I’ve been thinking lately about all of the “growing” I’ve been doing. It can make for a lonely sort of life, waiting for things to change, get uncomfortable, then comfortable again and settle down. Deciding to explore self-awareness and making a conscious decision to try to understand what influences, motivates and distracts me, is a rather solitary trip. It is not a subject most people talk about and these days it’s foremost in my mind. Not many people are interested in this sort of journey. At least, not many people around me.
While I’m not going around blabbing to the world about all the theories and feelings I express here on this blog, I’ve found much of it is too “heavy” for cocktail hour conversation. This actually feels odd to me as I find psychology and philosophy fascinating and quite enjoyable.

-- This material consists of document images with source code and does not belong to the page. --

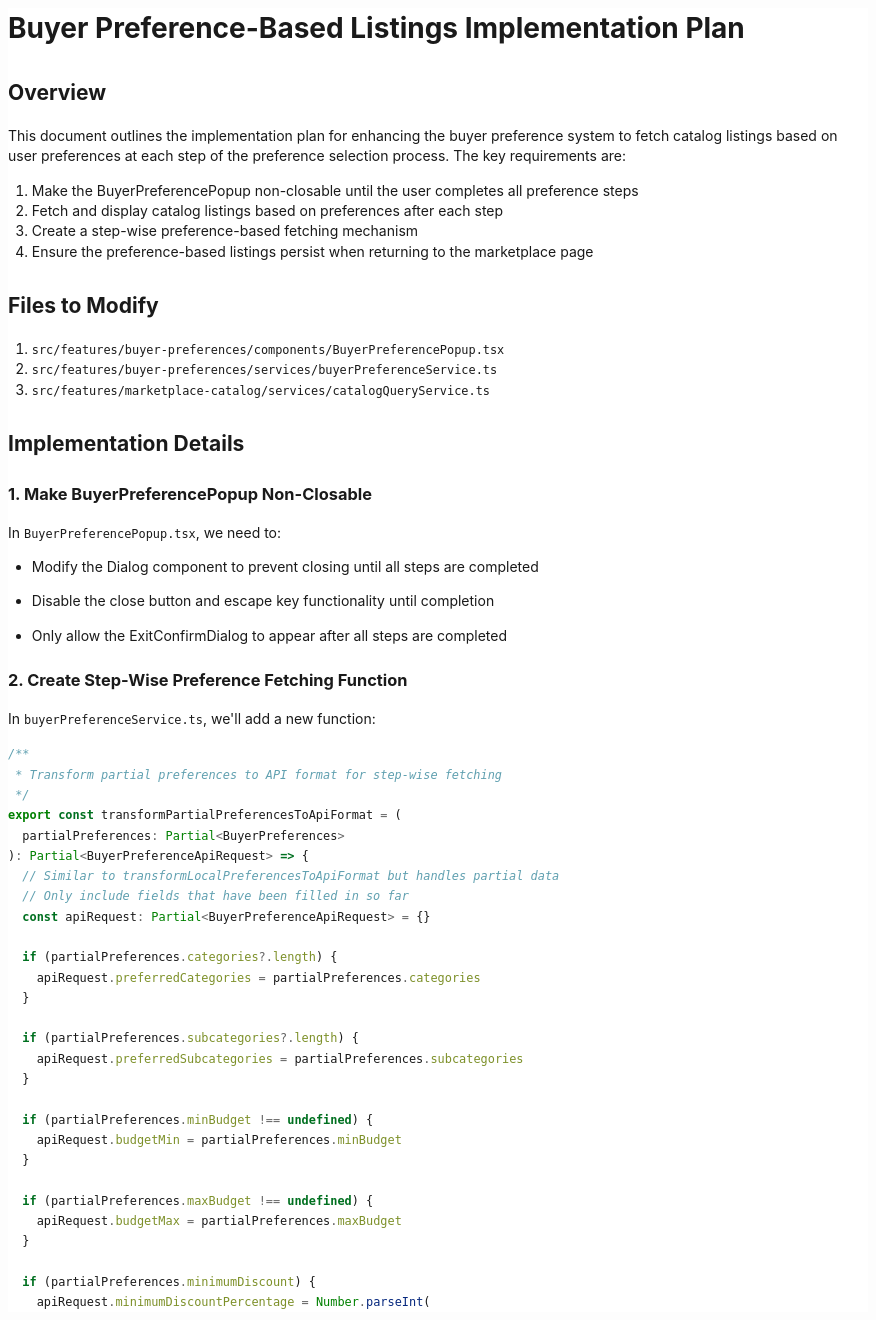 # Buyer Preference-Based Listings Implementation Plan

## Overview

This document outlines the implementation plan for enhancing the buyer preference system to fetch catalog listings based on user preferences at each step of the preference selection process. The key requirements are:

1. Make the BuyerPreferencePopup non-closable until the user completes all preference steps
2. Fetch and display catalog listings based on preferences after each step
3. Create a step-wise preference-based fetching mechanism
4. Ensure the preference-based listings persist when returning to the marketplace page

## Files to Modify

1. `src/features/buyer-preferences/components/BuyerPreferencePopup.tsx`
2. `src/features/buyer-preferences/services/buyerPreferenceService.ts`
3. `src/features/marketplace-catalog/services/catalogQueryService.ts`

## Implementation Details

### 1. Make BuyerPreferencePopup Non-Closable

In `BuyerPreferencePopup.tsx`, we need to:

* Modify the Dialog component to prevent closing until all steps are completed

* Disable the close button and escape key functionality until completion

* Only allow the ExitConfirmDialog to appear after all steps are completed

### 2. Create Step-Wise Preference Fetching Function

In `buyerPreferenceService.ts`, we'll add a new function:

```typescript
/**
 * Transform partial preferences to API format for step-wise fetching
 */
export const transformPartialPreferencesToApiFormat = (
  partialPreferences: Partial<BuyerPreferences>
): Partial<BuyerPreferenceApiRequest> => {
  // Similar to transformLocalPreferencesToApiFormat but handles partial data
  // Only include fields that have been filled in so far
  const apiRequest: Partial<BuyerPreferenceApiRequest> = {}

  if (partialPreferences.categories?.length) {
    apiRequest.preferredCategories = partialPreferences.categories
  }

  if (partialPreferences.subcategories?.length) {
    apiRequest.preferredSubcategories = partialPreferences.subcategories
  }

  if (partialPreferences.minBudget !== undefined) {
    apiRequest.budgetMin = partialPreferences.minBudget
  }

  if (partialPreferences.maxBudget !== undefined) {
    apiRequest.budgetMax = partialPreferences.maxBudget
  }

  if (partialPreferences.minimumDiscount) {
    apiRequest.minimumDiscountPercentage = Number.parseInt(
```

Then again, there are some days I just miss my ‘old’ life. I don’t miss the alcohol at all, but I miss the camaraderie of drinking with girlfriends. It feels different now, even though my friends are wonderful about my choices. And sometimes it is a bit lonely because I opt out of hanging out. And then, to be honest, sometimes I just miss feeling more carefree. I would not change my sobriety for anything but every now and then I miss not thinking so much about being sober, and about improving, and about goals. I have been struggling with all of this for the last couple of months and last night I came across this quote:
“…be happy about your growth, in which of course you can’t take anyone with you, and be gentle with those who stay behind; be confident and calm in front of them and don’t torment them with your doubts and don’t frighten them with your faith or joy, which they wouldn’t be able to comprehend. Seek out some simple and true feeling of what you have in common with them, which doesn’t necessarily have to alter when you yourself change again and again;” ~ Rainer Maria Rilke
So I have decided that I am going to be patient through this change and more understanding of what my friends need too. What they want and need out of our girls’ group hasn’t changed. I’m the one whose needs have changed. I love them all dearly and if I want them to remain in my life I have to focus on what I appreciate about our friendships. I have also decided to make a greater effort to socialize in places where the central focus is not alcohol. I will keep you posted on my “new friendships quest”.